Can you be confident your assets will go to where you want them to when you die?04-04-2017
Our senior lawyer Chris Hutchinson looks at a recent case that threatened to throw this fundamental right into question.
Heather Ilott’s dispute over her estranged mother Melita Jackson’s decision to write her out of her Will, has rumbled on since 2004, when the elder woman died at the age of 70.
Ms Jackson decided to leave her worldly goods to a range of animal charities including the Blue Cross and the RSPB. However, her daughter, who had been estranged from her for 26 years, challenged her choice all the way to the highest court in the land, the Supreme Court.
Mrs Ilott’s mother rejected her when she left home in 1978, at the age of 17, to live with her boyfriend Nicholas Ilott, who she went on to marry.
15 March – a momentous judgement day
This is the first time the Supreme Court has had to consider a claim under the Inheritance (Provision for Family and Dependants) Act 1975. And a different judgement could have had implications for basic freedom of choice, not to mention the hundreds of charities that rely on the donations they receive through inheritances like this one.
The case hinged on to what extent an adult child, who had deliberately not been left anything in her mother’s Will, should be awarded ‘reasonable financial provision for maintenance’.
It is particularly pivotal because, in this country, you have the right to leave your estate to whoever you wish, subject to any claim that may be established under the 1975 Act. This is unlike the law of many other countries, often descended from Roman law, where certain assets have to pass to direct descendants, and Wills only deal with the rest of a person’s estate.

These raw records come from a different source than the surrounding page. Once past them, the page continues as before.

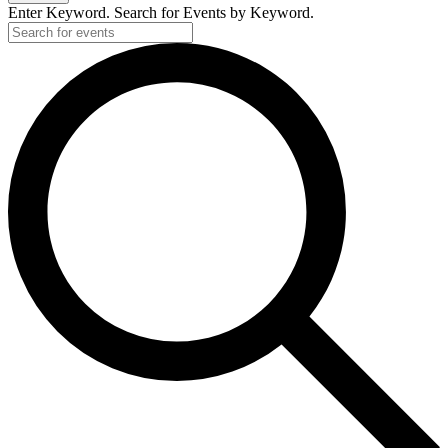
Enter Keyword. Search for Events by Keyword.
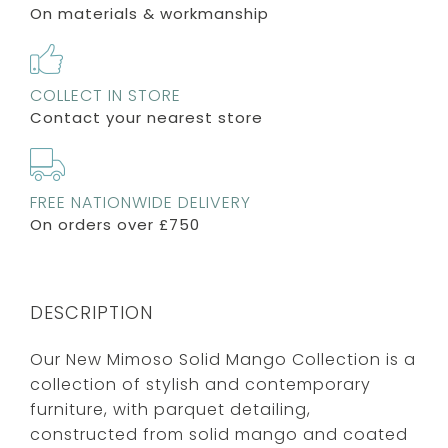
On materials & workmanship
COLLECT IN STORE
Contact your nearest store
FREE NATIONWIDE DELIVERY
On orders over £750
DESCRIPTION
Our New Mimoso Solid Mango Collection is a
collection of stylish and contemporary
furniture, with parquet detailing,
constructed from solid mango and coated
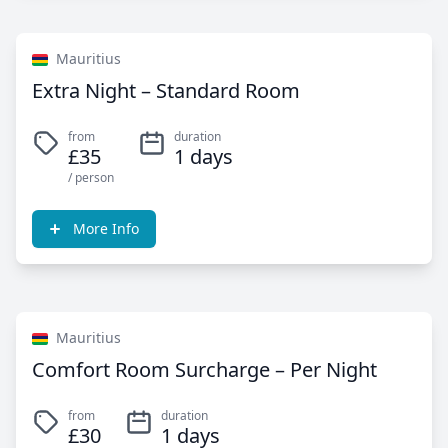
Mauritius
Extra Night – Standard Room
from
duration
£35
1 days
/ person
More Info
Mauritius
Comfort Room Surcharge – Per Night
from
duration
£30
1 days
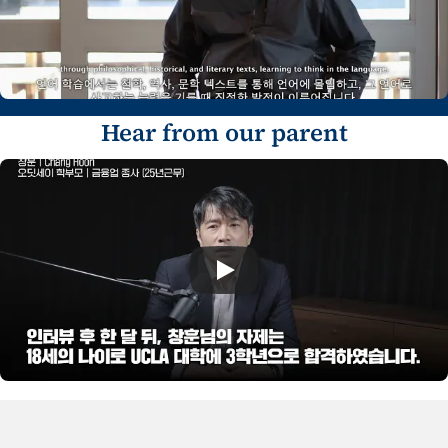
Hear from our parent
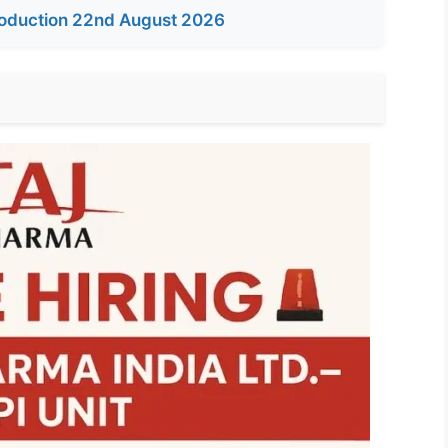
oduction 22nd August 2026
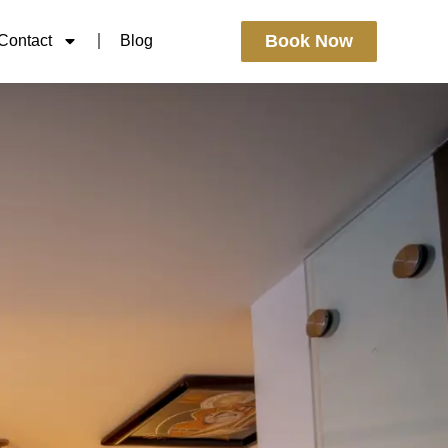
Book Now
Contact
Blog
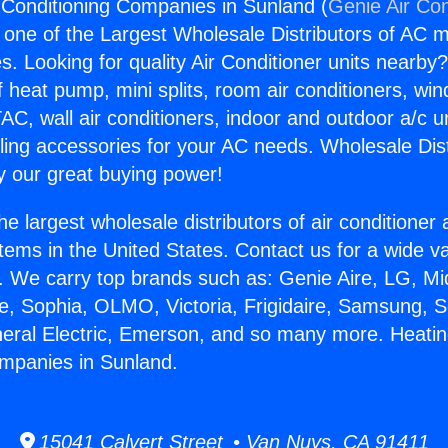
 Conditioning Companies in Sunland (
Genie Air Con
s one of the Largest Wholesale Distributors of AC min
s. Looking for quality Air Conditioner units nearby
f heat pump, mini splits, room air conditioners, win
AC, wall air conditioners, indoor and outdoor a/c u
ling accessories for your AC needs. Wholesale Dist
 our great buying power!
he largest wholesale distributors of air conditione
stems in the United States. Contact us for a wide va
. We carry top brands such as: Genie Aire, LG, M
ce, Sophia, OLMO, Victoria, Frigidaire, Samsung, 
neral Electric, Emerson, and so many more. Heatin
mpanies in Sunland.
15041 Calvert Street • Van Nuys, CA 91411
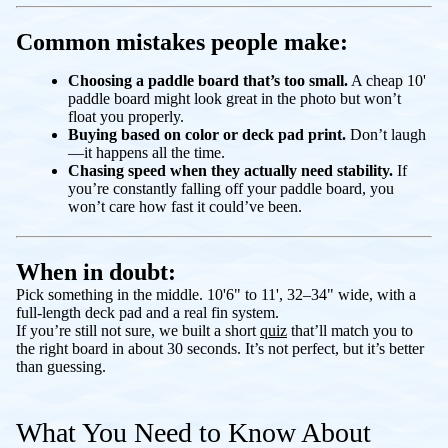
Common mistakes people make:
Choosing a paddle board that’s too small.
A cheap 10'
paddle board might look great in the photo but won’t
float you properly.
Buying based on color or deck pad print.
Don’t laugh
—it happens all the time.
Chasing speed when they actually need stability.
If
you’re constantly falling off your paddle board, you
won’t care how fast it could’ve been.
When in doubt:
Pick something in the middle. 10'6" to 11', 32–34" wide, with a
full-length deck pad and a real fin system.
If you’re still not sure, we built a short
quiz
that’ll match you to
the right board in about 30 seconds. It’s not perfect, but it’s better
than guessing.
What You Need to Know About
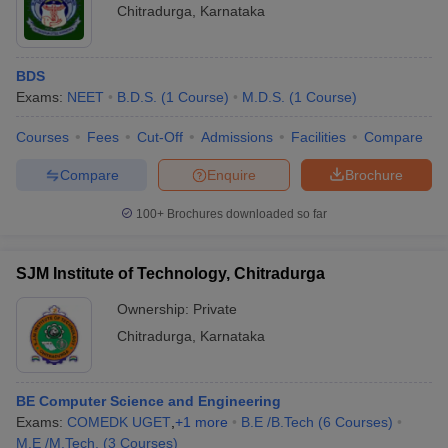
Chitradurga
,
Karnataka
BDS
Exams:
NEET
B.D.S.
(
1
Course
)
M.D.S.
(
1
Course
)
Courses
Fees
Cut-Off
Admissions
Facilities
Compare
Compare
Enquire
Brochure
100+
Brochures downloaded so far
SJM Institute of Technology, Chitradurga
Ownership:
Private
Chitradurga
,
Karnataka
BE Computer Science and Engineering
Exams:
COMEDK UGET
,
+
1
more
B.E /B.Tech
(
6
Courses
)
M.E /M.Tech.
(
3
Courses
)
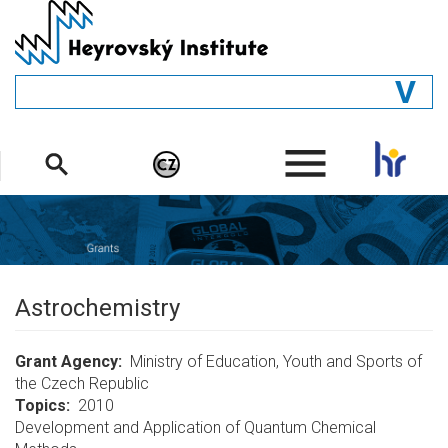
Skip
to
main
content
GENERAL
.
STRUCTURE
DEPARTMENTS
PEOPLE
LIBRARY
Astrochemistry
Grant Agency
Ministry of Education, Youth and Sports of
the Czech Republic
Topics
2010
Development and Application of Quantum Chemical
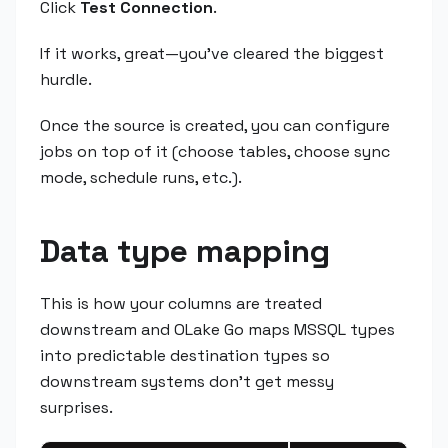
Click
Test Connection
.
If it works, great—you've cleared the biggest
hurdle.
Once the source is created, you can configure
jobs on top of it (choose tables, choose sync
mode, schedule runs, etc.).
Data type mapping
This is how your columns are treated
downstream and OLake Go maps MSSQL types
into predictable destination types so
downstream systems don't get messy
surprises.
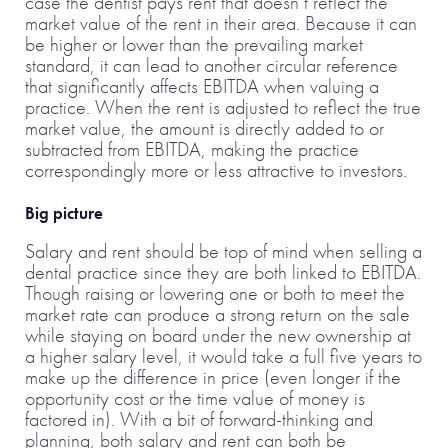
case the dentist pays rent that doesn’t reflect the
market value of the rent in their area. Because it can
be higher or lower than the prevailing market
standard, it can lead to another circular reference
that significantly affects EBITDA when valuing a
practice. When the rent is adjusted to reflect the true
market value, the amount is directly added to or
subtracted from EBITDA, making the practice
correspondingly more or less attractive to investors.
Big picture
Salary and rent should be top of mind when selling a
dental practice since they are both linked to EBITDA.
Though raising or lowering one or both to meet the
market rate can produce a strong return on the sale
while staying on board under the new ownership at
a higher salary level, it would take a full five years to
make up the difference in price (even longer if the
opportunity cost or the time value of money is
factored in). With a bit of forward-thinking and
planning, both salary and rent can both be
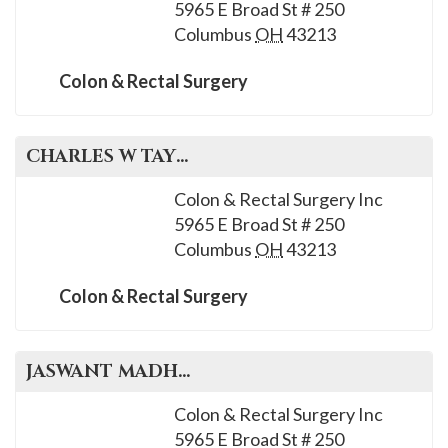
5965 E Broad St # 250
Columbus
OH
43213
Colon & Rectal Surgery
CHARLES W
TAYLOR
, M.D.
Colon & Rectal Surgery Inc
5965 E Broad St # 250
Columbus
OH
43213
Colon & Rectal Surgery
JASWANT
MADHAVAN
, M.D.
Colon & Rectal Surgery Inc
5965 E Broad St # 250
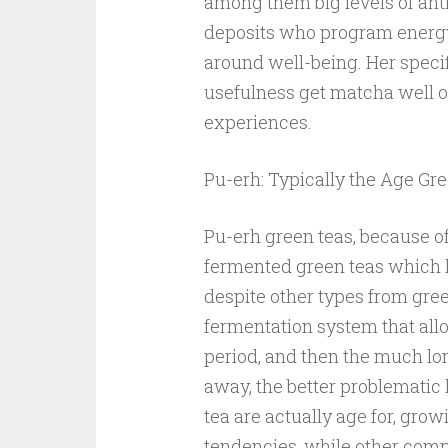
among them big levels of anti
deposits who program energy 
around well-being. Her speci
usefulness get matcha well ov
experiences.
Pu-erh: Typically the Age Gr
Pu-erh green teas, because o
fermented green teas which ha
despite other types from gree
fermentation system that all
period, and then the much lo
away, the better problemati
tea are actually age for, grow
tendencies, while other comp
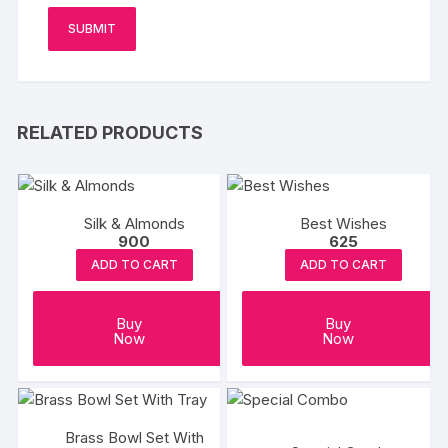
RELATED PRODUCTS
Silk & Almonds
Best Wishes
900
625
ADD TO CART
ADD TO CART
Buy
Buy
Now
Now
Brass Bowl Set With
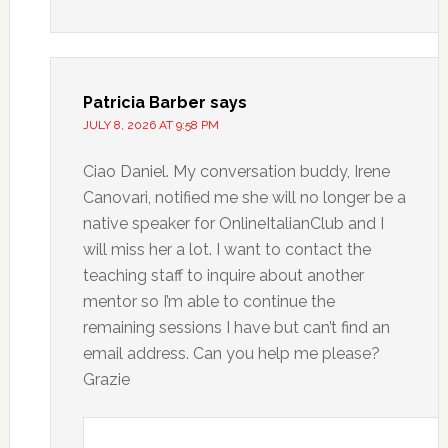
Patricia Barber
says
JULY 8, 2026 AT 9:58 PM
Ciao Daniel. My conversation buddy, Irene
Canovari, notified me she will no longer be a
native speaker for OnlineItalianClub and I
will miss her a lot. I want to contact the
teaching staff to inquire about another
mentor so I’m able to continue the
remaining sessions I have but can’t find an
email address. Can you help me please?
Grazie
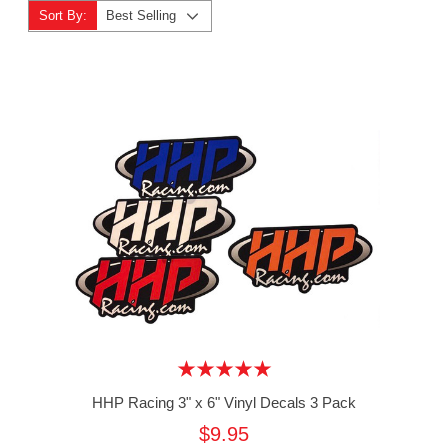
Sort By:
Best Selling
HHP Racing 3" x 6" Vinyl Decals 3 Pack
$9.95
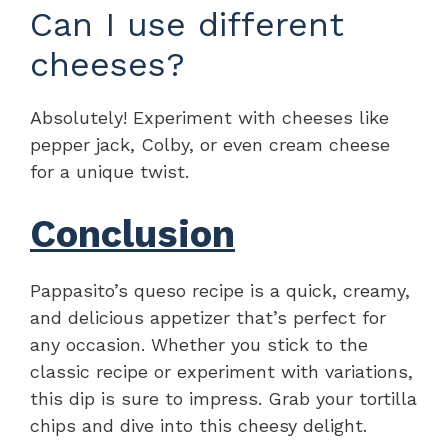
Can I use different
cheeses?
Absolutely! Experiment with cheeses like
pepper jack, Colby, or even cream cheese
for a unique twist.
Conclusion
Pappasito’s queso recipe is a quick, creamy,
and delicious appetizer that’s perfect for
any occasion. Whether you stick to the
classic recipe or experiment with variations,
this dip is sure to impress. Grab your tortilla
chips and dive into this cheesy delight.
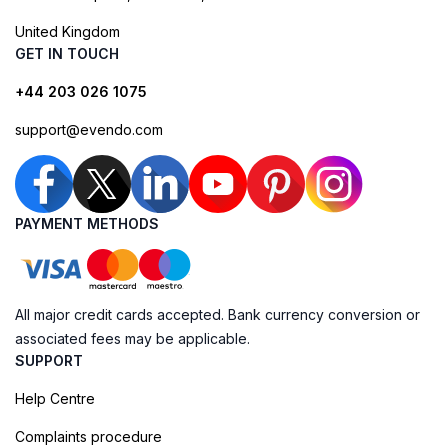
United Kingdom
GET IN TOUCH
+44 203 026 1075
support@evendo.com
PAYMENT METHODS
All major credit cards accepted. Bank currency conversion or
associated fees may be applicable.
SUPPORT
Help Centre
Complaints procedure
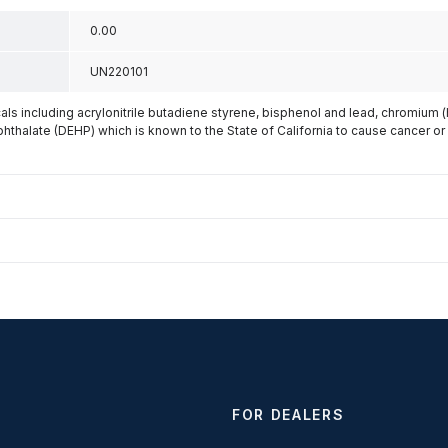
0.00
UN220101
s including acrylonitrile butadiene styrene, bisphenol and lead, chromium 
phthalate (DEHP) which is known to the State of California to cause cancer or
FOR DEALERS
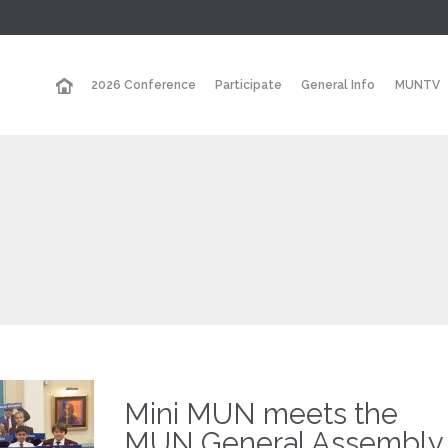
2026 Conference
Participate
General Info
MUNTV
Mini MUN meets the
MUN General Assembly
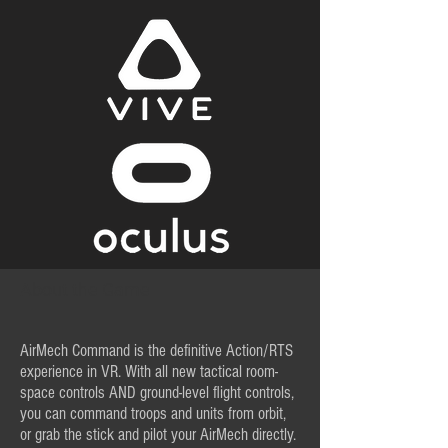
About the Game
AirMech Command is the definitive Action/RTS
experience in VR. With all new tactical room-
space controls AND ground-level flight controls,
you can command troops and units from orbit,
or grab the stick and pilot your AirMech directly.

Although claims made on behalf of young or disabled children are generally looked on favourably by the courts, the same is not true for an adult descendent when their parent has made it quite plain they don’t want them to inherit. After all, why should they not be allowed to do whatever they want with the assets they have amassed in their lifetime?
A very public stand-off
This case attracted attention from the first decision made by a District Judge, who awarded the claimant £50,000 out of a net estate of approximately £500,000, ruling that her mother had acted in an ‘unreasonable, capricious and harsh’ way by excluding Mrs Ilott. The Court of Appeal subsequently substantially increased that provision, deciding that the sum was insufficient, and awarded £143,000 for a house purchase and £20,000 for living costs. However, ultimately, the Supreme Court gave charities some cause for relief again when they reverted back to the District Judge’s award.
The decision means 50-year-old Mrs Ilott, who has five children and, at the time of her claim, had no pension and was reliant on state benefits, will receive £50,000 rather than £163,000 from the estate.
The charities took their case to the Supreme Court after the Court of Appeal’s decision to substantially increase the award in favour of Mrs Ilott – because of fears that it could open the floodgates to claims by disappointed adult children in similar situations.
However, the charities’ victory on this occasion doesn’t completely rule out the possibility of further claims of this nature. Perhaps the most telling comments made about the current legal position came from Deputy President of the Supreme Court Lady Hale, after the judgment had been given. She referred to the unsatisfactory state of the law in that the 1975 Act gives the court absolutely no guidance as to the factors to be taken into account when it has to decide whether an adult child is deserving or undeserving of reasonable maintenance.
So uncertainty, unfortunately, remains and could raise its head again, in future claims such as this.
While this ruling has raised some questions about inheritance within families in some very specific situations, it is important to make a Will to ensure your wishes are honoured when you are no longer around.